### Task prompt
Exactly as written, please set down all of the entries again, with no pictures.

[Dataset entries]
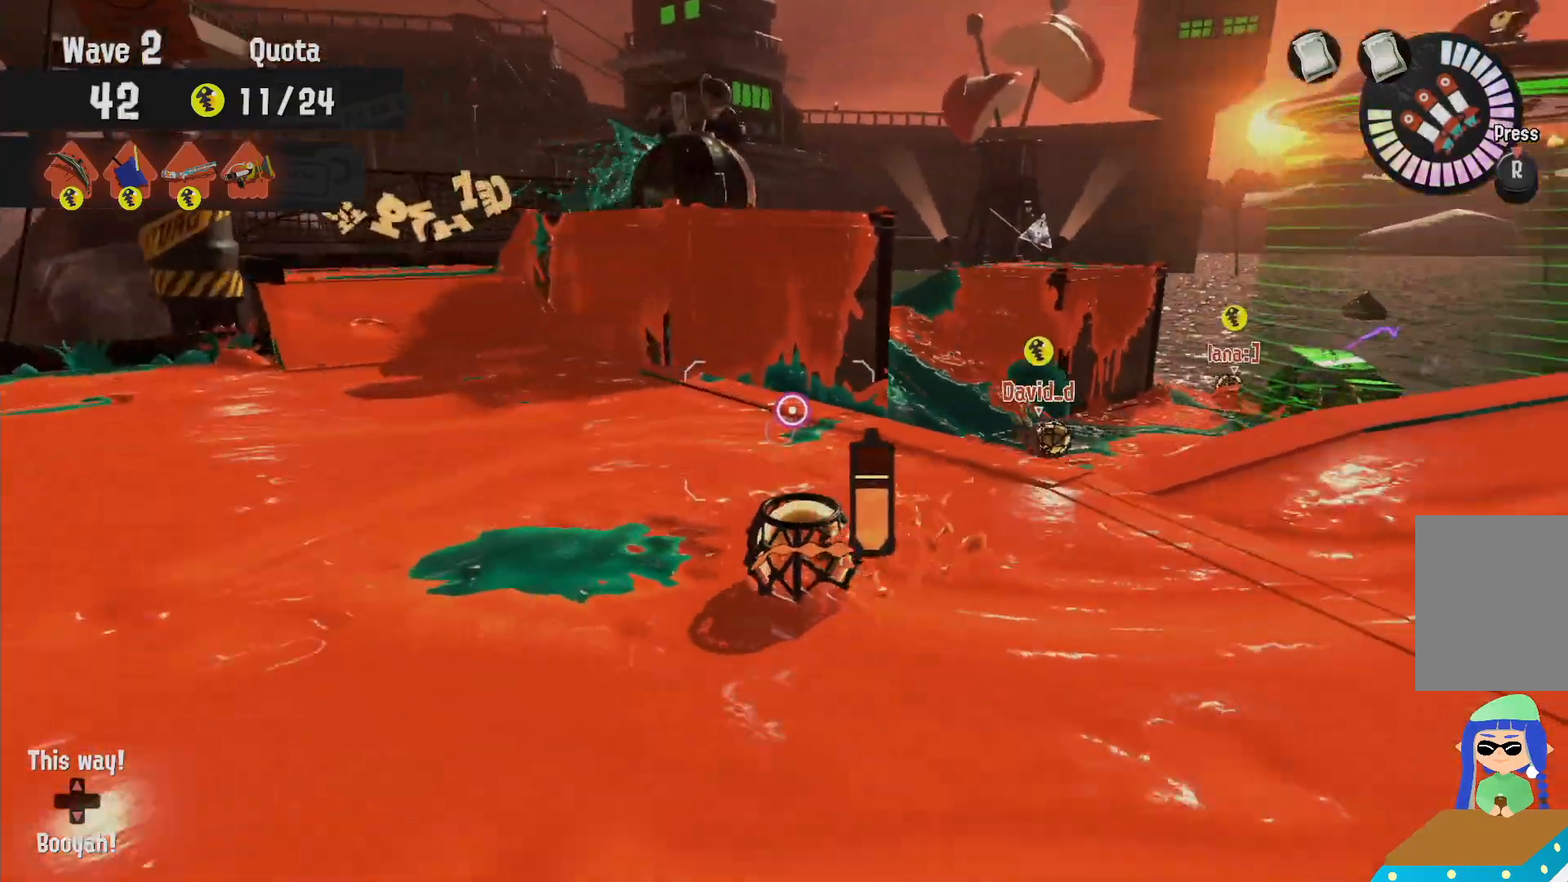
{"dt_ms": 500, "buttons": ["L2"], "left_stick": "left", "right_stick": "center"}
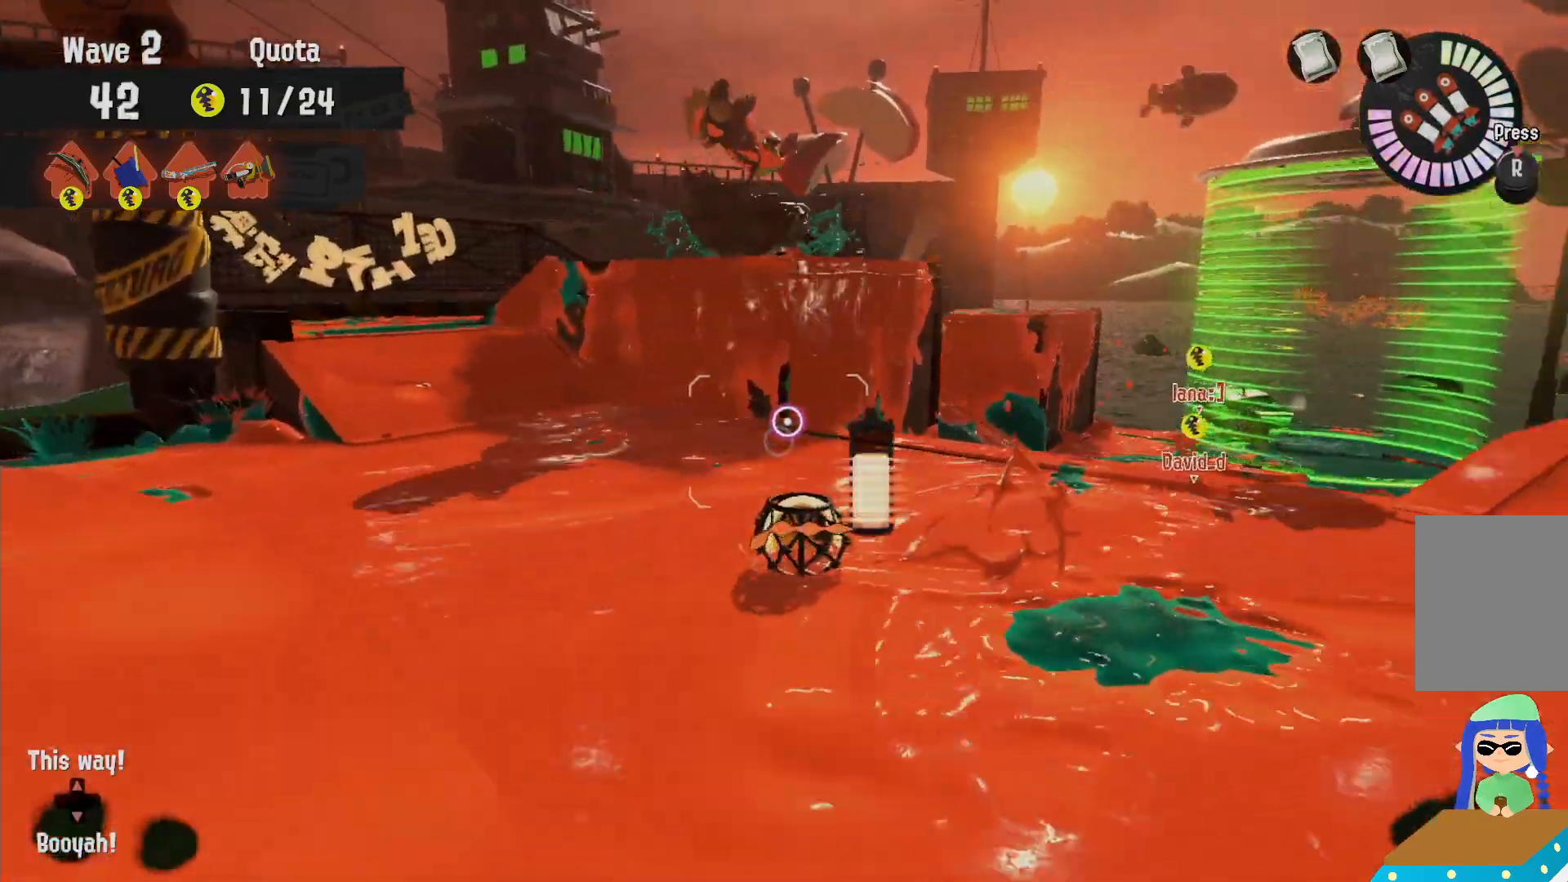
{"dt_ms": 1000, "buttons": [], "left_stick": "right", "right_stick": "center"}
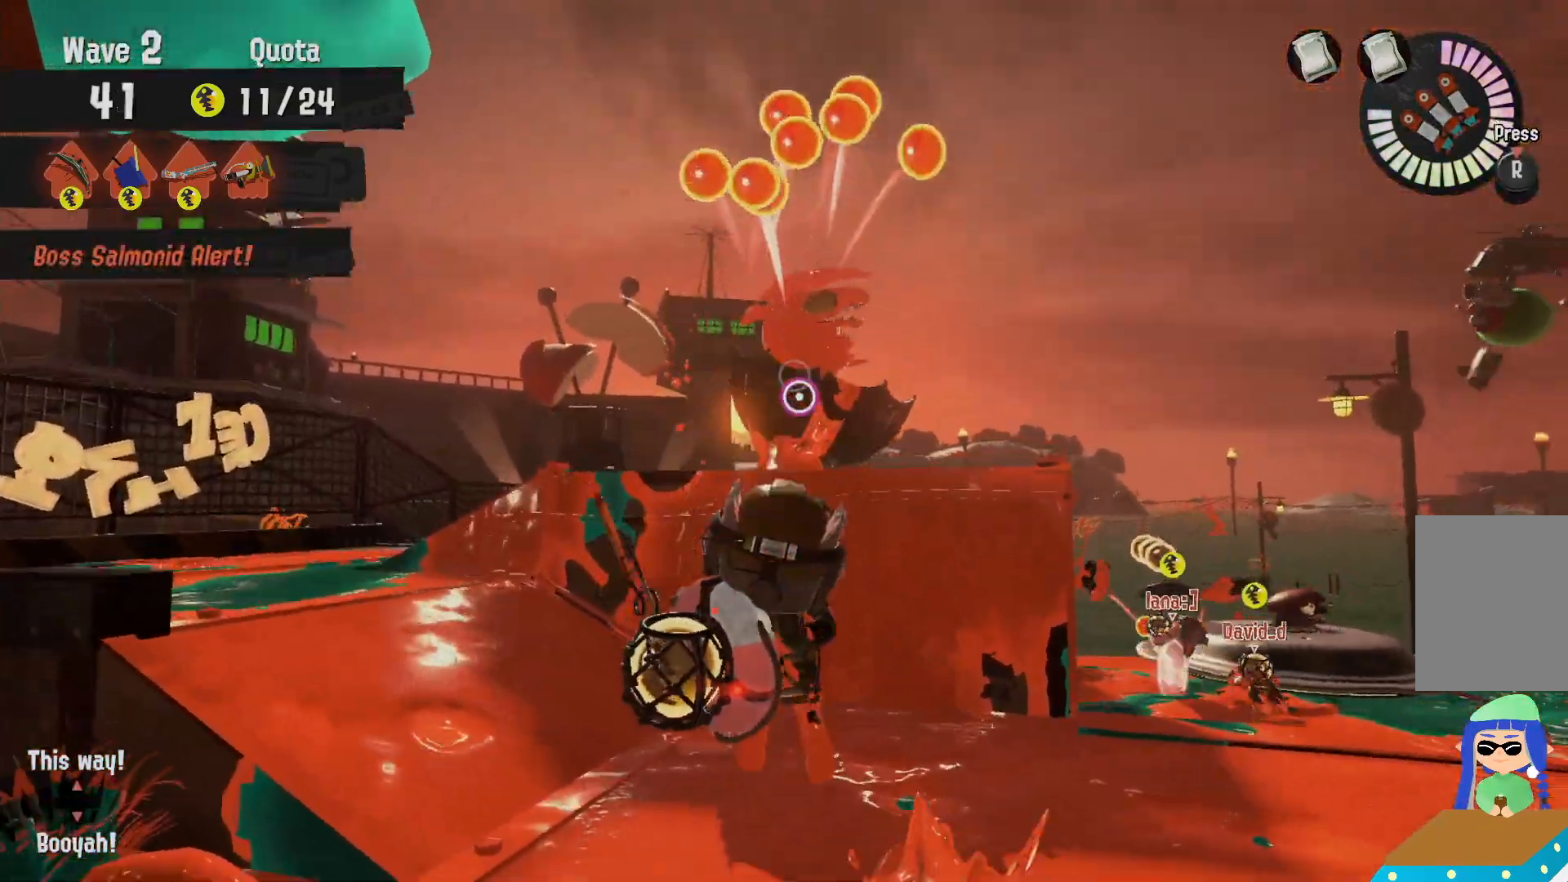
{"dt_ms": 500, "buttons": ["B", "R2"], "left_stick": "up", "right_stick": "center", "events": [[50, "B", "down"], [117, "R2", "down"], [183, "left_stick", "down"], [317, "left_stick", "left"], [433, "left_stick", "up"]]}
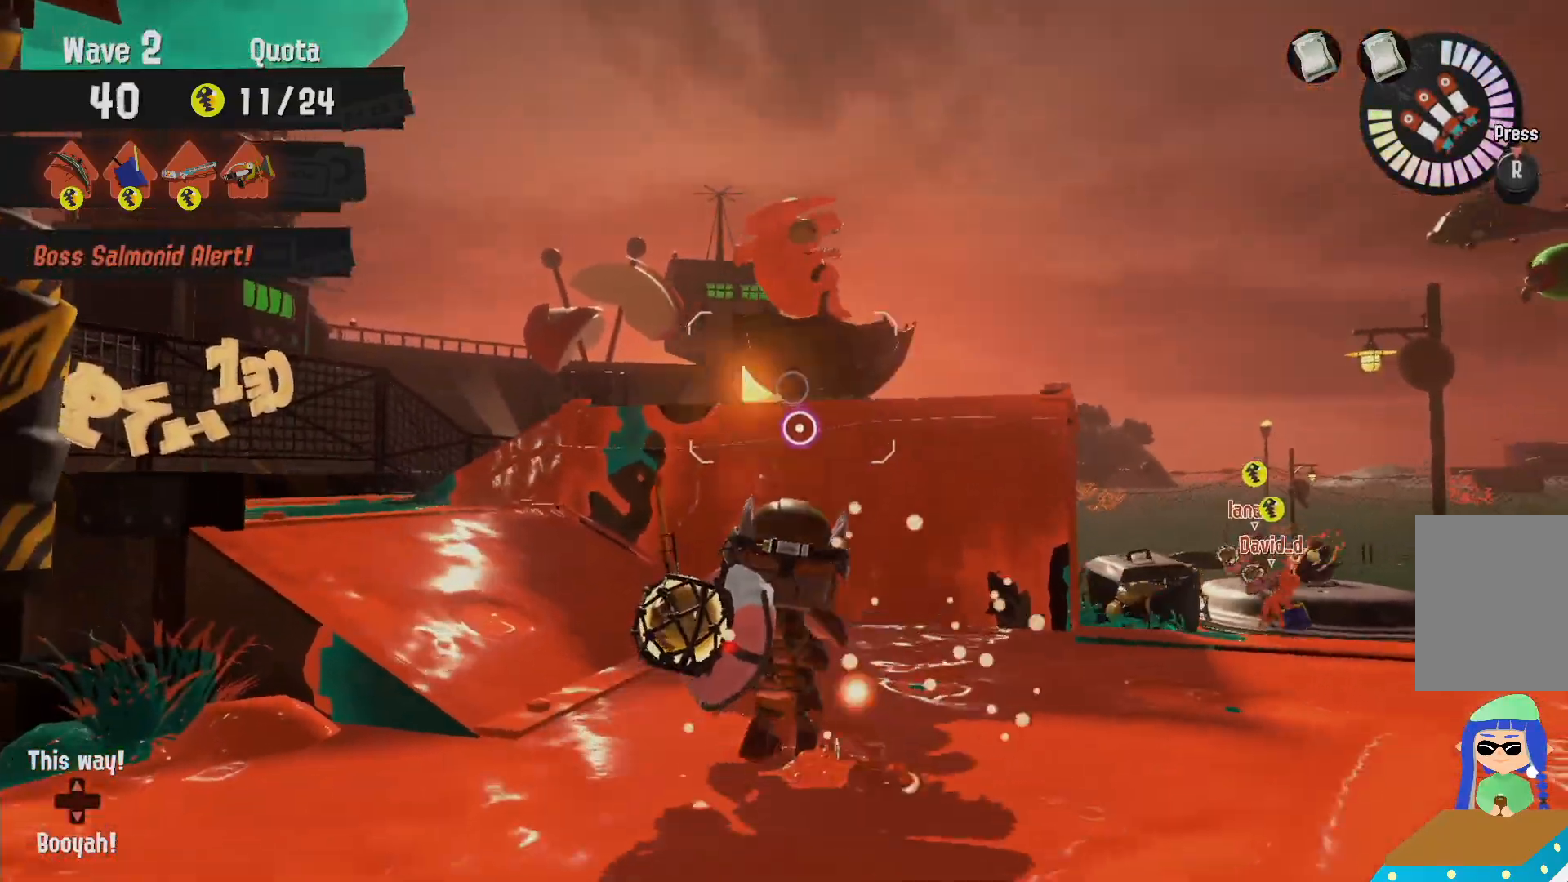
{"dt_ms": 500, "buttons": ["B", "R2"], "left_stick": "up-left", "right_stick": "center", "events": [[183, "left_stick", "down"], [317, "B", "up"], [317, "R2", "up"], [417, "B", "down"], [433, "R2", "down"], [450, "left_stick", "up-left"]]}
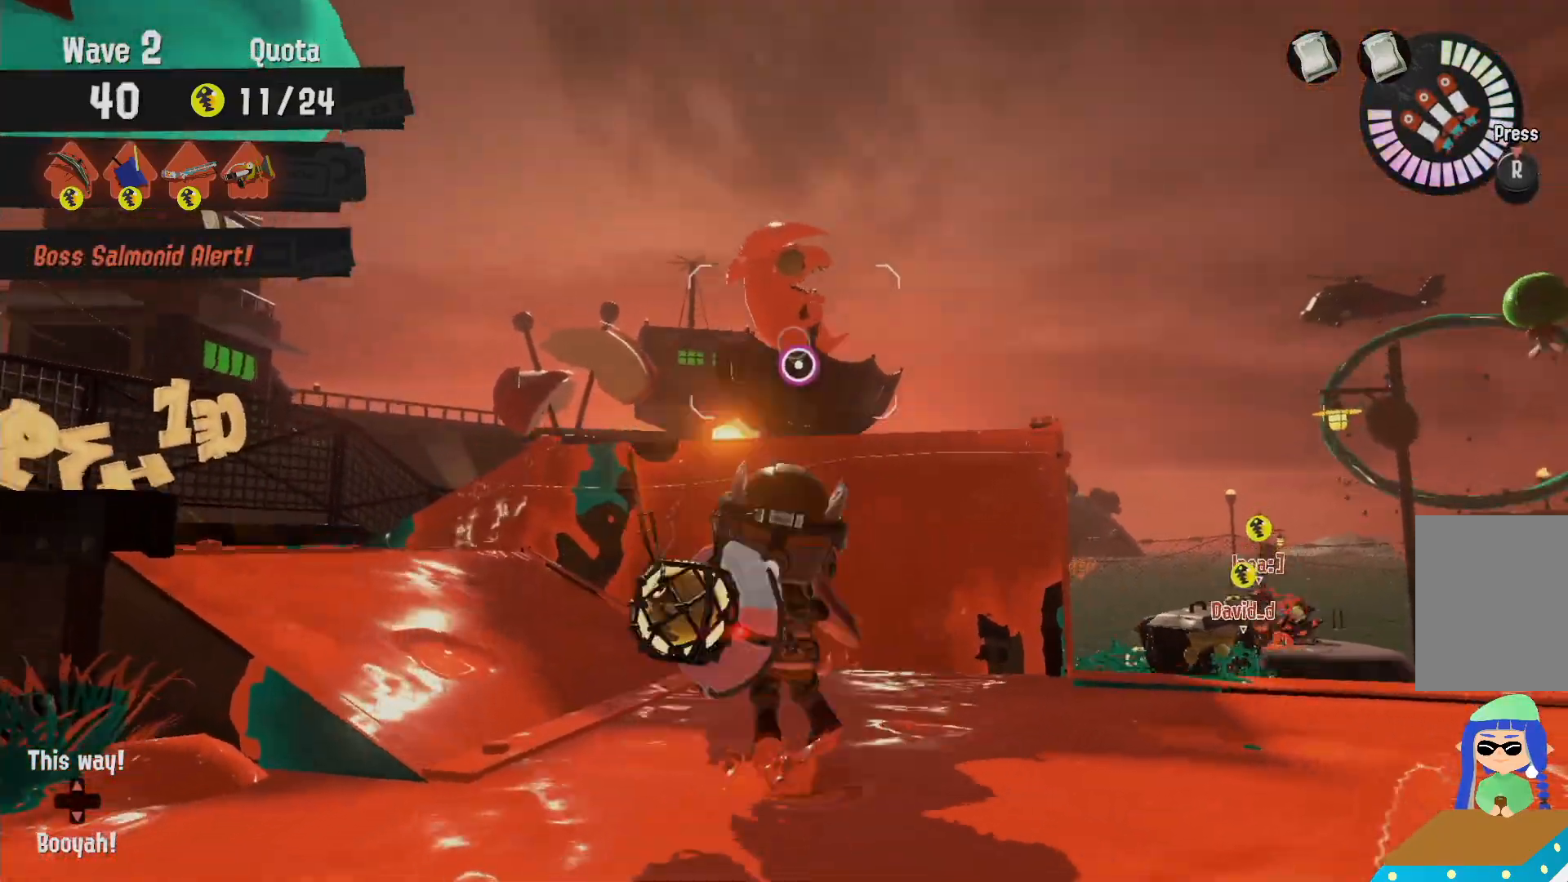
{"dt_ms": 500, "buttons": ["B", "R2"], "left_stick": "down", "right_stick": "center", "events": [[17, "left_stick", "up"], [183, "left_stick", "down"]]}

### Finished task
{"dt_ms": 500, "buttons": ["L2"], "left_stick": "left", "right_stick": "center"}
{"dt_ms": 1000, "buttons": [], "left_stick": "right", "right_stick": "center"}
{"dt_ms": 500, "buttons": ["B", "R2"], "left_stick": "up", "right_stick": "center", "events": [[50, "B", "down"], [117, "R2", "down"], [183, "left_stick", "down"], [317, "left_stick", "left"], [433, "left_stick", "up"]]}
{"dt_ms": 500, "buttons": ["B", "R2"], "left_stick": "up-left", "right_stick": "center", "events": [[183, "left_stick", "down"], [317, "B", "up"], [317, "R2", "up"], [417, "B", "down"], [433, "R2", "down"], [450, "left_stick", "up-left"]]}
{"dt_ms": 500, "buttons": ["B", "R2"], "left_stick": "down", "right_stick": "center", "events": [[17, "left_stick", "up"], [183, "left_stick", "down"]]}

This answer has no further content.